%%

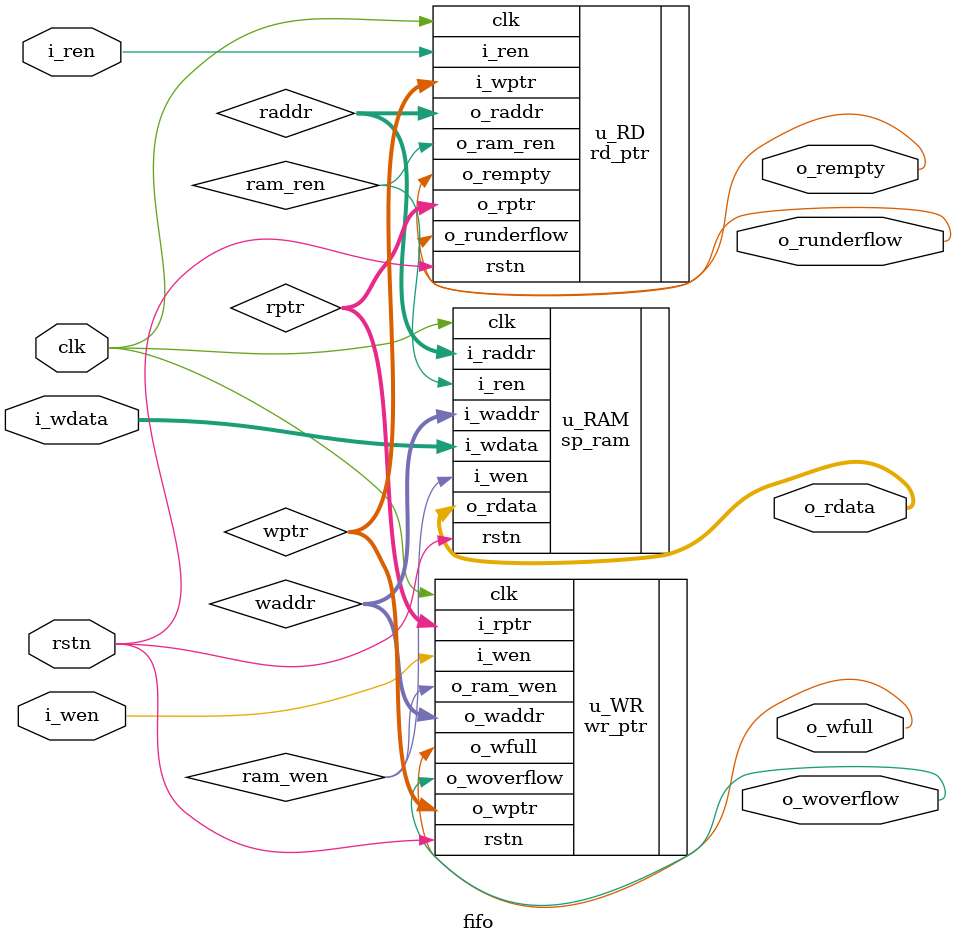
<source format=sv>

`default_nettype none

module fifo # (
  parameter int ALEN = 8,
  parameter int DLEN = 8,
  parameter int INCR = 1
)(
  input var                     clk,
  input var                     rstn,

  input var                     i_wen,
  input var         [DLEN-1:0]  i_wdata,
  output var logic              o_wfull,
  output var logic              o_woverflow,

  input var                     i_ren,
  output var logic  [DLEN-1:0]  o_rdata,
  output var logic              o_rempty,
  output var logic              o_runderflow
);

/* Pointer Instantiations */
logic [ALEN-1:0]  waddr;
logic [ALEN:0]    wptr;
logic [ALEN-1:0]  raddr;
logic [ALEN:0]    rptr;

// Write Pointer
logic ram_wen;
wr_ptr # (
  .ALEN (ALEN),
  .INCR (INCR)
) u_WR (
  .clk          (clk),
  .rstn         (rstn),
  .i_wen        (i_wen),
  .o_waddr      (waddr),
  .o_wptr       (wptr),
  .i_rptr       (rptr),
  .o_wfull      (o_wfull),
  .o_woverflow  (o_woverflow),
  .o_ram_wen    (ram_wen)
);

// Read Pointer
logic ram_ren;
rd_ptr # (
  .ALEN (ALEN),
  .INCR (INCR)
) u_RD (
  .clk          (clk),
  .rstn         (rstn),
  .i_ren        (i_ren),
  .o_raddr      (raddr),
  .o_rptr       (rptr),
  .i_wptr       (wptr),
  .o_rempty     (o_rempty),
  .o_runderflow (o_runderflow),
  .o_ram_ren    (ram_ren)
);

/* Memory Instantiation */
sp_ram # (
  .DLEN (DLEN),
  .ALEN (ALEN)
) u_RAM (
  .clk      (clk),
  .rstn     (rstn),
  .i_wen    (ram_wen),
  .i_waddr  (waddr),
  .i_wdata  (i_wdata),
  .i_ren    (ram_ren),
  .i_raddr  (raddr),
  .o_rdata  (o_rdata)
);


endmodule

</source>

%%

#### [Task item]
Could you reproduce the data above exactly, without its pictures?

#### [Answer section]
<source format=sv>

`default_nettype none

module fifo # (
  parameter int ALEN = 8,
  parameter int DLEN = 8,
  parameter int INCR = 1
)(
  input var                     clk,
  input var                     rstn,

  input var                     i_wen,
  input var         [DLEN-1:0]  i_wdata,
  output var logic              o_wfull,
  output var logic              o_woverflow,

  input var                     i_ren,
  output var logic  [DLEN-1:0]  o_rdata,
  output var logic              o_rempty,
  output var logic              o_runderflow
);

/* Pointer Instantiations */
logic [ALEN-1:0]  waddr;
logic [ALEN:0]    wptr;
logic [ALEN-1:0]  raddr;
logic [ALEN:0]    rptr;

// Write Pointer
logic ram_wen;
wr_ptr # (
  .ALEN (ALEN),
  .INCR (INCR)
) u_WR (
  .clk          (clk),
  .rstn         (rstn),
  .i_wen        (i_wen),
  .o_waddr      (waddr),
  .o_wptr       (wptr),
  .i_rptr       (rptr),
  .o_wfull      (o_wfull),
  .o_woverflow  (o_woverflow),
  .o_ram_wen    (ram_wen)
);

// Read Pointer
logic ram_ren;
rd_ptr # (
  .ALEN (ALEN),
  .INCR (INCR)
) u_RD (
  .clk          (clk),
  .rstn         (rstn),
  .i_ren        (i_ren),
  .o_raddr      (raddr),
  .o_rptr       (rptr),
  .i_wptr       (wptr),
  .o_rempty     (o_rempty),
  .o_runderflow (o_runderflow),
  .o_ram_ren    (ram_ren)
);

/* Memory Instantiation */
sp_ram # (
  .DLEN (DLEN),
  .ALEN (ALEN)
) u_RAM (
  .clk      (clk),
  .rstn     (rstn),
  .i_wen    (ram_wen),
  .i_waddr  (waddr),
  .i_wdata  (i_wdata),
  .i_ren    (ram_ren),
  .i_raddr  (raddr),
  .o_rdata  (o_rdata)
);


endmodule

</source>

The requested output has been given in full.